→ TASK INPUT:
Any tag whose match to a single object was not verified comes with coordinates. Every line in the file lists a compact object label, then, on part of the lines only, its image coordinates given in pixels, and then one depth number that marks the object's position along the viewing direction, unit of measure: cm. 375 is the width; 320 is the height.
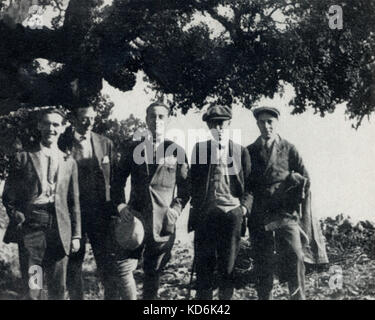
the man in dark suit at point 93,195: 491
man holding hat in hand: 461
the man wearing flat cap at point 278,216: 488
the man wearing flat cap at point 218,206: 465
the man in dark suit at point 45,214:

→ EXERCISE PROMPT: Pictures stay out; the entries above are to be output exactly as given.

→ RESULT OF THE TASK:
Any tag whose match to a single object was not verified comes with coordinates. Every line in the file lists a compact object label, then, on part of the lines only, its image coordinates given in pixels, and then one depth number that marks the object's position along the viewing direction, unit of measure: cm. 375 is the width; 320 is the height.
the man in dark suit at point 93,195: 491
man holding hat in hand: 461
the man wearing flat cap at point 278,216: 488
the man wearing flat cap at point 218,206: 465
the man in dark suit at point 45,214:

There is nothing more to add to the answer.